During the Great Recession, the unemployment rate in the United States rose dramatically, prompting a number of economic policy responses. One policy adopted by lawmakers was extending unemployment benefits. Benefit duration increased from its standard 26-week maximum to as long as 99 weeks. Although this policy is intended to ease the hardship of losing a job, recent evidence suggests that the value it adds to not having a job puts upward pressure on wages and consequently decreases hiring. As a result, extending unemployment benefit duration actually further elevated national unemployment from 2008 to 2012, increasing the quarterly rate by as much as 1.3 percentage points and keeping almost 2 million people from finding jobs.

This analysis estimates the unemployment rates for each quarter from Q1 2008 to Q4 2012, had unemployment benefits remained available for a maximum of 26 weeks. The data for the seasonally adjusted unemployment rate comes from the Bureau of Labor Statistics’ Current Population Survey’s Labor Force Statistics. According to the Congressional Research Service (Whittaker and Isaacs 2013), lawmakers extended unemployment benefits six times under the Emergency Unemployment Compensation Act of 2008 allowing states to provide unemployment benefits for up to 59 weeks from July 2008 to November 2008, 79 weeks from November 2008 to November 2009, 99 weeks from November 2009 to February 2012, 99 weeks from February 2012 to May 2012, 99 weeks from June 2012 to August 2012, and 93 weeks from September 2012 to December 2013.
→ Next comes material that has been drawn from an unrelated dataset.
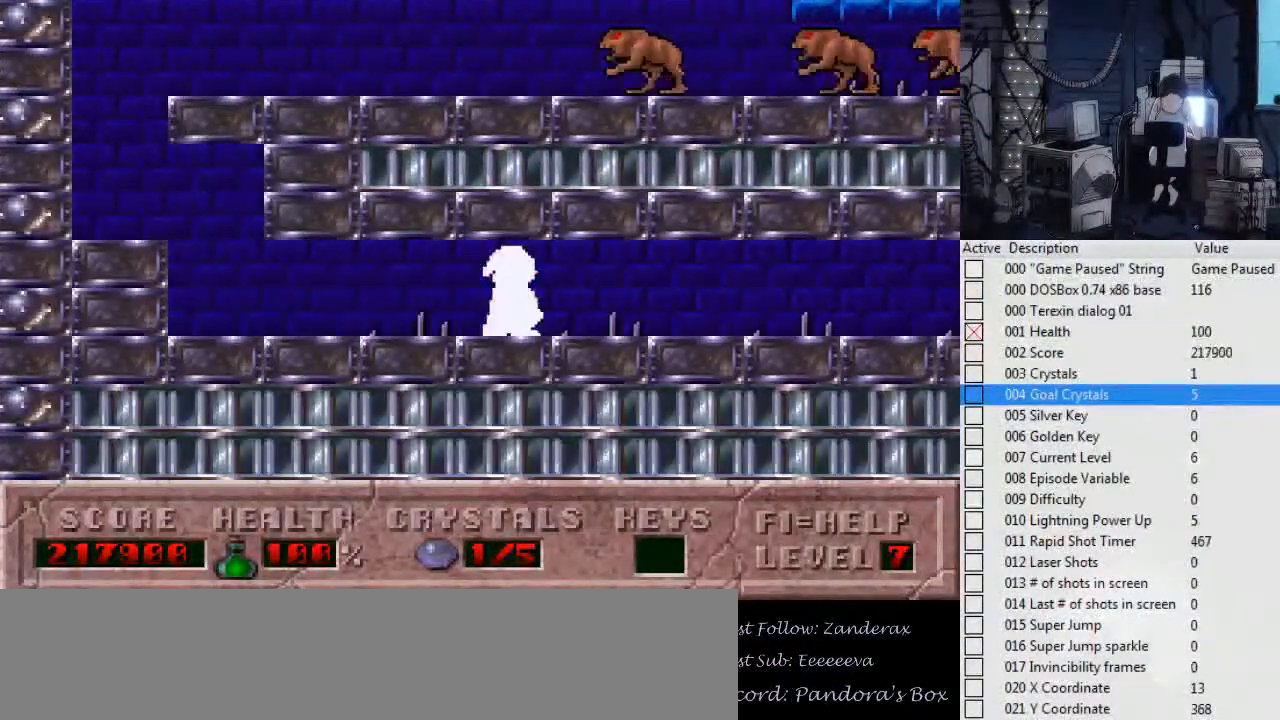
{"keys": ["right"], "events": []}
According to Hagedorn, Karahan, Manovskii, and Mitman (2013), in any quarter a 1 percent extension in unemployment benefit duration is associated with a 0.0523 percent increase in the unemployment rate. So, for each quarter the report calculates the percent increase in unemployment benefit duration from the usual 26 weeks. For quarters where the maximum unemployment benefit length changed, the report uses the highest that existed during the time period. Using the percent increase in unemployment benefit duration and the Hagedorn et al coefficient, we calculate in percent how much the benefit extension increased the unemployment rate for each quarter. From there, we derive the unemployment rate in each quarter if unemployment benefits remained available for a maximum of 26 weeks.

Whereas the unemployment rate reached 9.9 percent, these results indicate it would have only peaked at 8.7 percent. The unemployment benefit extensions added as many as 1.3 percentage points to the unemployment rate and prevented as many as 1,950,000 unemployed people from finding jobs.